When hundreds of severely-burned aircrew were treated at the hospital in East Grinstead, West Sussex, residents welcomed them into their homes.
It was the idea of pioneering surgeon Sir Archibald McIndoe who felt the disfigured men's mental health was as important as their physical health.
He also encouraged the formation of a drinking club, which this year celebrates its 70th anniversary.
"The Guinea Pig Club", as the men affectionately named it because of the experimental surgery they underwent, was created in 1941 and was only intended to last until the end of the war.
But the club, which was used as a support mechanism for the men, continues with 39 British members of its original 649 still alive.
Sir Archibald is credited with pioneering modern plastic surgery during the war at the Queen Victoria Hospital, in East Grinstead.
According to the Guinea Pig Club's honorary secretary, Bob Marchant, who worked with the surgeon in the 1950s, it was his focus on young men's future lives, which paid dividends.
"He not only treated them for burns, but also psychologically by getting them back into the community," he said.
"There were a lot of wealthy people around here and McIndoe went out and asked them to invite the airmen into their homes.
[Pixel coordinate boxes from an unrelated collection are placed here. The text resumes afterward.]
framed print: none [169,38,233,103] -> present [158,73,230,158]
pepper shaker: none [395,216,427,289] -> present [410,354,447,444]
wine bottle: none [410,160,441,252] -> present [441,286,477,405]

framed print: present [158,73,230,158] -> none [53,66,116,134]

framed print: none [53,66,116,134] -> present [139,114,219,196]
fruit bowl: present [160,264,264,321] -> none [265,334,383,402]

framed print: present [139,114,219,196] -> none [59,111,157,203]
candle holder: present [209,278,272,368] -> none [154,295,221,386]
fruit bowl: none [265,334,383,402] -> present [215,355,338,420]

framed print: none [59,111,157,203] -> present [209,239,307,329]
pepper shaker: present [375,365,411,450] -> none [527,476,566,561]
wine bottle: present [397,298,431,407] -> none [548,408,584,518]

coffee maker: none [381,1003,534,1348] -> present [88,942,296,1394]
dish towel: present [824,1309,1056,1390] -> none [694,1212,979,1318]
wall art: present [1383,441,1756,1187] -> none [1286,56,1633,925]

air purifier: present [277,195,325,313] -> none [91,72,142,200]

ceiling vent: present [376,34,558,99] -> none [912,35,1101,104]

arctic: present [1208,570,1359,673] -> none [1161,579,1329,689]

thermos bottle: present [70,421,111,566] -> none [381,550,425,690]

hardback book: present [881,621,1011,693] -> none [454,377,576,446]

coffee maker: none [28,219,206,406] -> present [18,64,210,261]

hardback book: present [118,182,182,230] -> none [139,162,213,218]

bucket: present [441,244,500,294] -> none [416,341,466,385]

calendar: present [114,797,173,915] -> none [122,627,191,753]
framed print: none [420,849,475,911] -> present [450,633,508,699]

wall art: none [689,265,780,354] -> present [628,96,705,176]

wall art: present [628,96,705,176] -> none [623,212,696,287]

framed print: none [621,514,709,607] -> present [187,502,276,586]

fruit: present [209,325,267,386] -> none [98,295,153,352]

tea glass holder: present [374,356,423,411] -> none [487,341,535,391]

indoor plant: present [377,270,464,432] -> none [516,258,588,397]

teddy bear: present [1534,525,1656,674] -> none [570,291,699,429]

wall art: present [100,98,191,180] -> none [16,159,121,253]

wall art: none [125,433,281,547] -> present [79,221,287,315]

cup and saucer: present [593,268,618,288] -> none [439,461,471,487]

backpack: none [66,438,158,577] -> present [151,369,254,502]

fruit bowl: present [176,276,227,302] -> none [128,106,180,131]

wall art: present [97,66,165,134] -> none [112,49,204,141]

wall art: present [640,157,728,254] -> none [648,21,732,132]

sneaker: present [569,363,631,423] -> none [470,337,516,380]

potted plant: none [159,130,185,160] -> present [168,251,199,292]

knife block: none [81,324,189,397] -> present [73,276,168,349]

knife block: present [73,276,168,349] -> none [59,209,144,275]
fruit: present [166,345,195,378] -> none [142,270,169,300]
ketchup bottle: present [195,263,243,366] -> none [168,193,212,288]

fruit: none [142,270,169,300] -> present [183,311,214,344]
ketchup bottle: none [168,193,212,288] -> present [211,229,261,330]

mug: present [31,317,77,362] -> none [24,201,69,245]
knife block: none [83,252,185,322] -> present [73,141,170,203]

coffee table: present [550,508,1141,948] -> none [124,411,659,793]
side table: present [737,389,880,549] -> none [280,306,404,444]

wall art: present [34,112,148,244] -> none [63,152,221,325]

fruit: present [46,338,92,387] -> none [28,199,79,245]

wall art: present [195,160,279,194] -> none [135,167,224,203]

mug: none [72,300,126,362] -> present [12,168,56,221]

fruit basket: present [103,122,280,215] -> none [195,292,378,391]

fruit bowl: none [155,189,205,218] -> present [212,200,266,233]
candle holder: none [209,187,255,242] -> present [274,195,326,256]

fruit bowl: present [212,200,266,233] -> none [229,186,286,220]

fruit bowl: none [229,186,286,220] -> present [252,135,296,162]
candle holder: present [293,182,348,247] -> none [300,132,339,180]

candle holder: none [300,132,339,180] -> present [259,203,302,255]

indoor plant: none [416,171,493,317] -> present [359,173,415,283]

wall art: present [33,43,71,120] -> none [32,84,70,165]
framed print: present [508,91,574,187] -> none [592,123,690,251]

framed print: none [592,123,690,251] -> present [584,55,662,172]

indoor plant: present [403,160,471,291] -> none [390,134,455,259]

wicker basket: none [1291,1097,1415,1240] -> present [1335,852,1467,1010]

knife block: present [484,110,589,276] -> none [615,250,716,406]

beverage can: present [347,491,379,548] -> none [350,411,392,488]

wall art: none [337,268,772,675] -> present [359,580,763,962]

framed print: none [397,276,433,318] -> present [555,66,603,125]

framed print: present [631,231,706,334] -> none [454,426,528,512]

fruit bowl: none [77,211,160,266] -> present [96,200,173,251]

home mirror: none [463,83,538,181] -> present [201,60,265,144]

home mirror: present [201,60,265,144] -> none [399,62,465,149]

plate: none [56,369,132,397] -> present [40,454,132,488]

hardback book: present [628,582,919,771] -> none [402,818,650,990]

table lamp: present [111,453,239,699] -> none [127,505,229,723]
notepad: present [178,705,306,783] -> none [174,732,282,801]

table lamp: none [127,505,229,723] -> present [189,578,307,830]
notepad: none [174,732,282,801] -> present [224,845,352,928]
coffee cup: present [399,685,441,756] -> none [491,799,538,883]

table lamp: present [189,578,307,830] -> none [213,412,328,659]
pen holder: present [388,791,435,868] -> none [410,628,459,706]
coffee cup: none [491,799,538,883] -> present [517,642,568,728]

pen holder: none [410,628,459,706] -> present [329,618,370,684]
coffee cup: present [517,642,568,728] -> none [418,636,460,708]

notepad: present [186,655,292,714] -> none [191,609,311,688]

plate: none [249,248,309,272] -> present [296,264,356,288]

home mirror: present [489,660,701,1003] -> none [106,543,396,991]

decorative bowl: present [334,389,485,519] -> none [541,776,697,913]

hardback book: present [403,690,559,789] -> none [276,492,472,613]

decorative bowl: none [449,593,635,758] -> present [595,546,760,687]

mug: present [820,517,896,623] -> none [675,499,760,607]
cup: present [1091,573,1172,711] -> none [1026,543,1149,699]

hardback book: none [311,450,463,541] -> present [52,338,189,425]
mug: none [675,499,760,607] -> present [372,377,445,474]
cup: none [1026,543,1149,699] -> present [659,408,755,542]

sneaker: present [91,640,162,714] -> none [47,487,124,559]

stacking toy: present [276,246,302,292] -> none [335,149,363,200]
He also did the same in the pubs.
"Eventually East Grinstead became known as the town that didn't stare."
Sadly for some of the airmen their injuries proved too severe for existing relationships to continue.
"Some of the wives left the men because they couldn't stomach the disfigurement," said Mr Marchant.
"But some of the men married the nurses from the hospital as they got used to seeing past the injuries."
During WWII, Sir Archibald invented various surgical techniques and improved others.
He noticed that the burns of airmen who crashed into sea healed quicker than the those who crashed on land, and he ordered the men to take saline baths.
He also improved the technique of using pedicles to rebuild facial features which had been burned off.
This involved using a tube of skin from the patient's body and attaching it to their face for a month to encourage blood flow between the two.
It was later detached from the body and moulded into facial features.
Mr Marchant said: "I met Sir Archibald when he was at the top of his career - a very impressive and powerful man.
"He was also a very good surgeon, but didn't suffer fools gladly."
This attitude rubbed off on to his "guinea pigs" and he was made the club's president until he died in 1960.
"Sir Archibald allowed alcohol within the wards and pinups on the walls because he remembered these were just young men who needed cheering up," said Mr Marchant.
"The guinea pigs have kept close, but if one of them says they've got a bad leg or arm, the others tell him to be quiet because they suffered far more years ago.
"There's no sympathy and they do have a very black sense of humour."